Kasus sindikat Saracen dan Muslim Cyber Army bisa menjadi gambaran.
Internet telah menghasilkan ‘desa global’
“Desa global” adalah gagasan ilmuwan media Amerika Marshal McLuhan yang – pada awal tahun 1964 – menjelaskan gagasan bahwa di era elektronik, setiap orang akan memiliki akses ke informasi yang sama melalui teknologi. Hal ini tampaknya telah wadahi oleh internet.
Namun, bukti menunjukkan bahwa kecenderungan pemusatan monopoli media global semakin meningkat. Sejumlah kecil perusahaan termasuk Facebook dan Google sekarang menjadi penjaga gerbang informasi di seluruh dunia – dan mereka hampir semua orang dimiliki oleh Amerika.
Dan, di negara-negara berkembang dan negara-negara otoriter, harapan untuk mendemokratisasi gerakan sosial mengalami hambatan yaitu meningkatnya propaganda pemerintah ke dalam ruang online.
Internet mempermudah interaksi manusia
Ada banyak hal yang patut disyukuri karena internet dan media sosial memungkinkan kita berkomunikasi secara lateral. Dibutuhkan hanya beberapa detik untuk berkomunikasi dengan ribuan orang melalui WhatApp dan notulen untuk menghasilkan sebuah petisi dan mengunggahnya ke Facebook.
Kekurangannya, media sosial gagal untuk menyatukan orang-orang melintasi batas-batas afiliasi pribadi dan untuk mendorong perdebatan yang sesungguhnya. Sehingga yang ucapan serta dukungan ditampilkan di media sosial berbeda dengan apa yang sesungguhnya mereka pikir dan kehendaki.

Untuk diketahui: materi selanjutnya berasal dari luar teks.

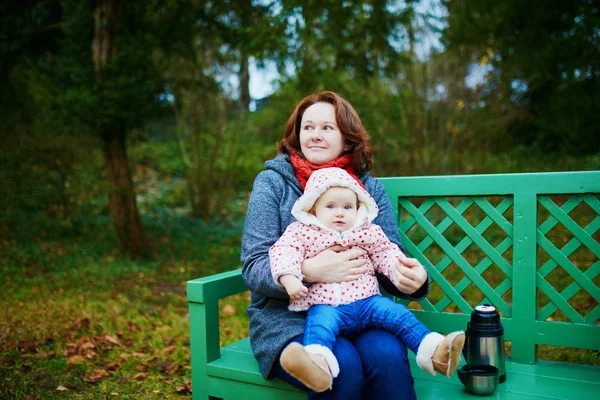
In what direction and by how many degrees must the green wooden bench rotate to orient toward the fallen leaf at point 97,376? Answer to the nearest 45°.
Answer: approximately 45° to its right

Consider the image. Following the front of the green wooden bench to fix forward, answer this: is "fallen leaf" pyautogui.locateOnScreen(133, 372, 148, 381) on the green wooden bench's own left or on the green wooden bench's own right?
on the green wooden bench's own right

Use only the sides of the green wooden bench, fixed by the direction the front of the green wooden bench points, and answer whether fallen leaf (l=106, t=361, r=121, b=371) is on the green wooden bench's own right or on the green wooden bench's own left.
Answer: on the green wooden bench's own right

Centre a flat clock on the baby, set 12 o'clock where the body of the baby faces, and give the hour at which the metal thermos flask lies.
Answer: The metal thermos flask is roughly at 9 o'clock from the baby.

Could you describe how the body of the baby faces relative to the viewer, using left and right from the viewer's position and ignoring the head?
facing the viewer

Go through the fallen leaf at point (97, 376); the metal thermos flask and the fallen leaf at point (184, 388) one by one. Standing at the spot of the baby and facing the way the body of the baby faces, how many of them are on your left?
1

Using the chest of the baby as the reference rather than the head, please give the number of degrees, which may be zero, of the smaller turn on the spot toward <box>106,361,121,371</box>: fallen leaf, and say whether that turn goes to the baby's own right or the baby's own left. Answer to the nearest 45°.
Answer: approximately 135° to the baby's own right

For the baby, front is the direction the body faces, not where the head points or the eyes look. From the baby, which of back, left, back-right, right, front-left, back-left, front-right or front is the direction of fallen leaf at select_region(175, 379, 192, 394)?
back-right

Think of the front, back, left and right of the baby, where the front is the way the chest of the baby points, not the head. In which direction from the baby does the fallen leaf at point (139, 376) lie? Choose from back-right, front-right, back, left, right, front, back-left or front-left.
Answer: back-right

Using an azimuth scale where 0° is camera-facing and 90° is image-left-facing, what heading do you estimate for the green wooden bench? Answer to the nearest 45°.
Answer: approximately 45°

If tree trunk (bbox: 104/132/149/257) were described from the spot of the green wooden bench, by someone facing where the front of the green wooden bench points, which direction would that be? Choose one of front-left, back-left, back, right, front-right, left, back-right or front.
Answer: right

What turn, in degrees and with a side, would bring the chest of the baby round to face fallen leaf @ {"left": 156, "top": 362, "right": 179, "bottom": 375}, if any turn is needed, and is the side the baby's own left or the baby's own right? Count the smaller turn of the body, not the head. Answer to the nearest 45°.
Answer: approximately 135° to the baby's own right
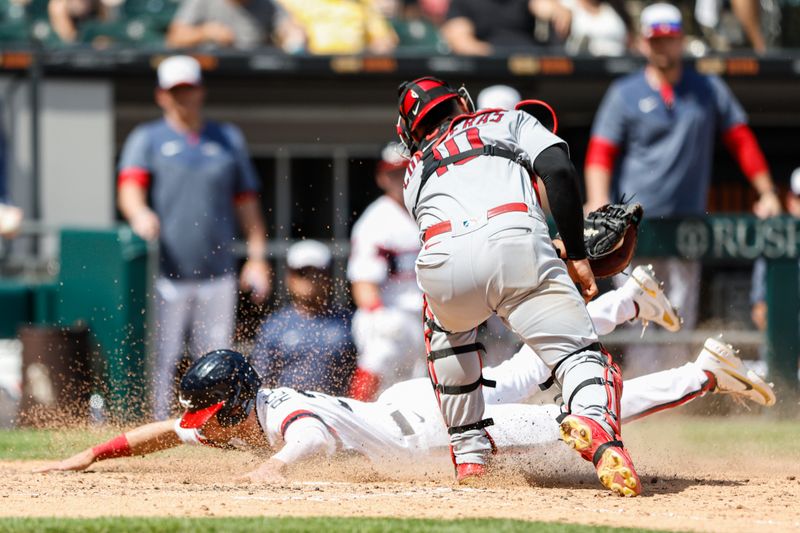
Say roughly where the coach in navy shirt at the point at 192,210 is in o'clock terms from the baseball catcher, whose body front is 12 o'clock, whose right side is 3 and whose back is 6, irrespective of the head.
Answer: The coach in navy shirt is roughly at 11 o'clock from the baseball catcher.

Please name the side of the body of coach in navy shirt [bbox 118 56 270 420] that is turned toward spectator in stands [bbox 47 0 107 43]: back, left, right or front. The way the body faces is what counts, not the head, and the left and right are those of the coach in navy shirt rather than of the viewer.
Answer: back

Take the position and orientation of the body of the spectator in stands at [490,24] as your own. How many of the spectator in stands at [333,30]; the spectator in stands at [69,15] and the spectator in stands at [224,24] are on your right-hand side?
3

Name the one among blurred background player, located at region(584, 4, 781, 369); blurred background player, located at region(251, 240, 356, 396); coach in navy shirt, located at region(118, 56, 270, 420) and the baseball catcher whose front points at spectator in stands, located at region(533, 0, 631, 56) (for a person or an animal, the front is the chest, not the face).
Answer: the baseball catcher

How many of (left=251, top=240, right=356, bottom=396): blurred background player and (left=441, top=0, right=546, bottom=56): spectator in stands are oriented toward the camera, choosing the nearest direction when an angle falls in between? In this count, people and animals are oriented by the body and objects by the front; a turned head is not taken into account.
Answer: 2

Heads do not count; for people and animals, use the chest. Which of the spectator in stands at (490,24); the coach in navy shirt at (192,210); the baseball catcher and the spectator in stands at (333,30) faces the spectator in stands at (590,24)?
the baseball catcher

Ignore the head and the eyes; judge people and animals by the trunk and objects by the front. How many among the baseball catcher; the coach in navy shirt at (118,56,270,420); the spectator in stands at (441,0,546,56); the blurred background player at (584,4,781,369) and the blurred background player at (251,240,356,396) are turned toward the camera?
4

Selain itu, periset Amerika Michael Beam, Myiah Hutchens dan Jay Hmielowski mencoba membedakan berbagai efek dari membaca koran online dan berbagi materi di media sosial. Mereka menemukan:
“Bahwa membaca secara online, sama halnya membaca secara offline, mampu meningkatkan pengetahuan – namun, di media sosial, orang mungkin berbagi (share) tanpa membaca.”
Sehingga beberapa ilmuwan khawatir bahwa polarisasi politik berjalan seiring dengan meningkatnya penggunaan media sosial. Misalnya di Indonesia dengan dua kubu utama, kecebong versus kaum bumi datar.
Tidak ada yang mempercayai media arus utama
Ketika ditanya apakah masyarakat mempercayai media, kecenderungan di banyak negara adalah mengatakan tidak – tapi ketika ditanya apakah mereka mempercayai berita favorit mereka, tingkat kepercayaan meningkat secara dramatis.
Namun di Eropa utara, satu faktor menonjol: orang mempercayai media tradisional mereka lebih dari mereka mempercayai sumber berita media online dan media sosial. Yang lebih penting lagi, masyarakat sana masih percaya bahwa penyiaran publik cenderung dipercaya melintasi spektrum politik yang mempersatukan masyarakat bukan malah memisahkannya.
Kehadiran ‘Generasi digital’ baru
Inilah mitos terbesar dari semuanya – bahwa ada generasi digital baru yang tidak mempercayai berita utama dan sibuk menciptakan masa depan yang lebih demokratis, tidak banyak di kontrol, dan memberi ruang yang bebas untuk “aktualisasi diri sendiri”.
Hal ini memberikan keyakinan bagi mereka untuk berpikir bahwa generasi muda memiliki jawaban yang akan mengantarkan pada dunia yang lebih baru dan lebih baik, yang gagal diwujudkan generasi sebelum mereka. Tapi tak satu pun dari kita terlahir laangsung mengenal dunia digital.
Eksplorasi generasi muda (yang tanpa prinsip dan pegangan nilai) dikhawatirkan tidak akan mampu menemukan cara bagaimana memilah informasi yang benar dan keliru, dan memilah propaganda dari fakta. Sehingga mengantarkan mereka pada banyak problem baru nantinya.